Weekdays are crazy with everything that our lifestyle entails. Rushing home from work, picking up kids, homework, baths, chores, feeding, meltdowns, spousal bickering, and the latter make things real hectic around the house. Having three kids ages 5 and under make it REALLY hard to keep your cool sometimes. Especially, when you only have less than three hours to do your nightly routine. Fridays are nice simply because there are no schedules to abide by.

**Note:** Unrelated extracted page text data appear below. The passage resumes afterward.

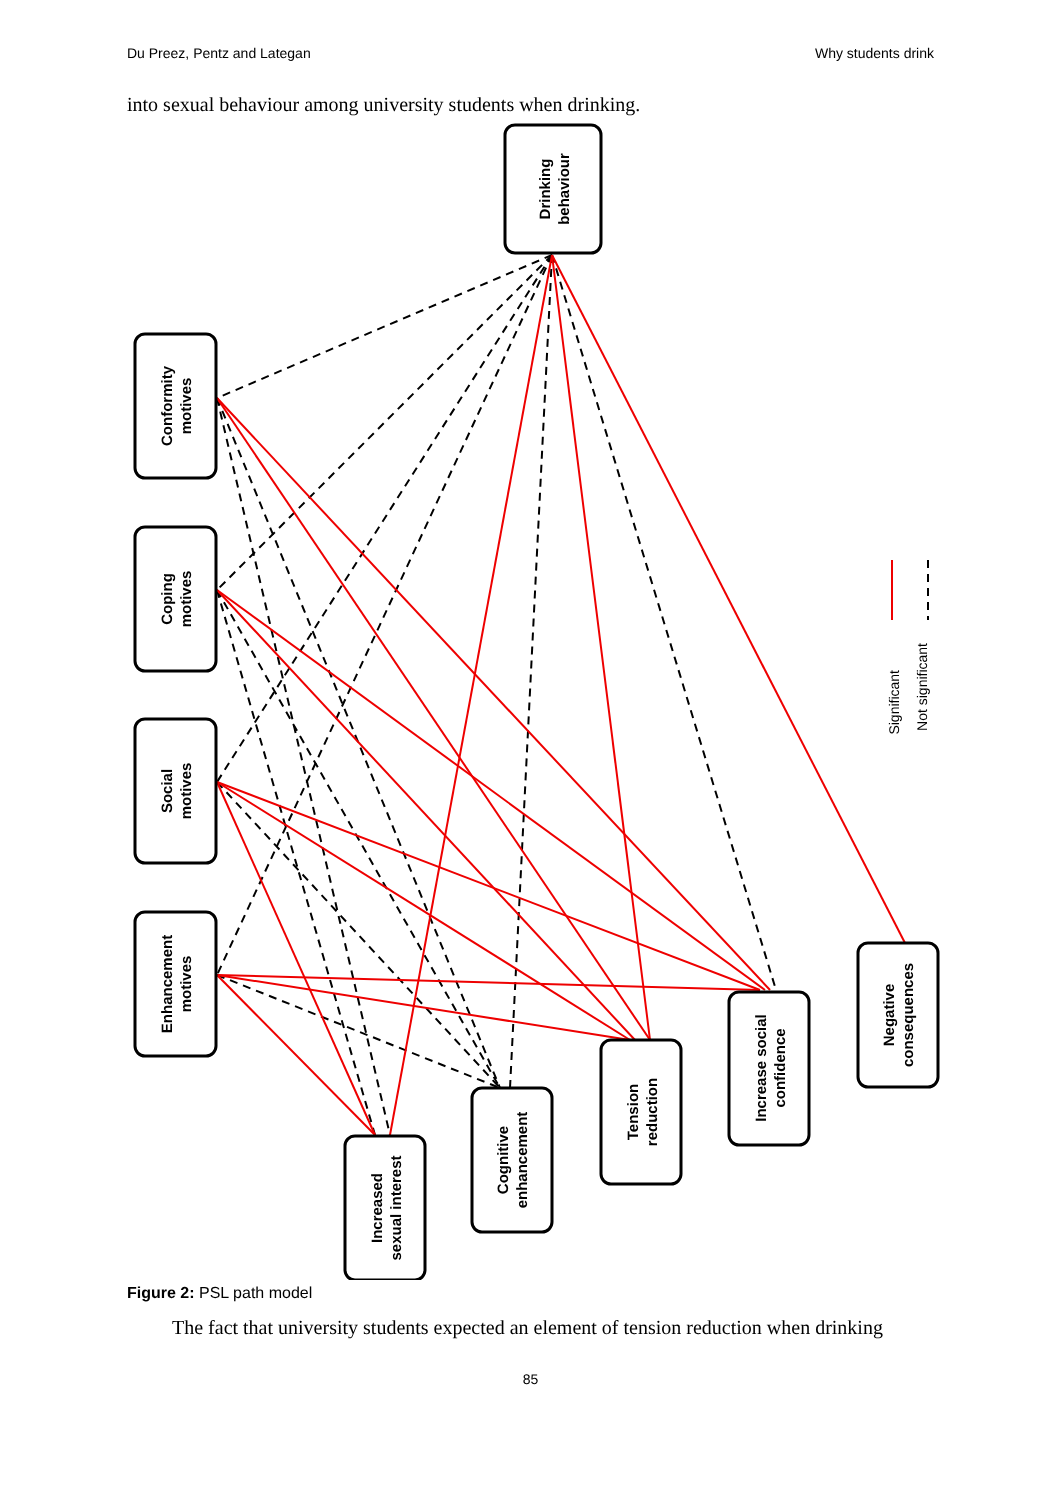Du Preez, Pentz and Lategan Why students drink
into sexual behaviour among university students when drinking.
Drinking
behaviour
Conformity
motives
Coping
motives
Social
motives
Enhancement
motives
Increased
sexual interest
Cognitive
enhancement
Tension
reduction
Increase social
confidence
Negative
consequences
Significant
Not significant
Figure 2: PSL path model
The fact that university students expected an element of tension reduction when drinking
85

I only have two short weeks left being a pseudo-stay-at-home mom. It was so nice that I'm dreading going back to work. I mean, I'm not exactly the Susie Homemaker type, but I REALLY enjoy being home with the kids. Really. Even though I spent 80% of my time doing jack-diddly-squat, oh how I wish I could do nothing forever. It's not that I'm lazy, it's just that being home made me realize how hard I work. I didn't realize how hard a seven day work week was on my body until I became a complete blob at home. I feel less tense these days.
Dust bunnies or not, I deserved this break.
A lot of things are going to change in a few short months. I start school in July, the house is sold, and we now have THREE kids to wrangle in addition to our work schedules. Our family is making the dreaded move back in with the in-laws to help reduce costs. We have no other choice, I can only work part time when I'm in school! Ah shoot, it's only two years of sacrifice, right? We can do it. The in-laws aren't so bad, it's merely the adjustment period of getting used decreased privacy and space. It's been a few years since we've cohabitated with the in-laws so hopefully the adjustment won't be too hard. We've spent more time there just to soften the blow. It's still gonna suck though. I'm really going to miss walking around in my socks and undergarments at 2am. ;-P
P.S. Niki is doing much better. The redness has reduced and the knot is getting smaller. Thank goodness!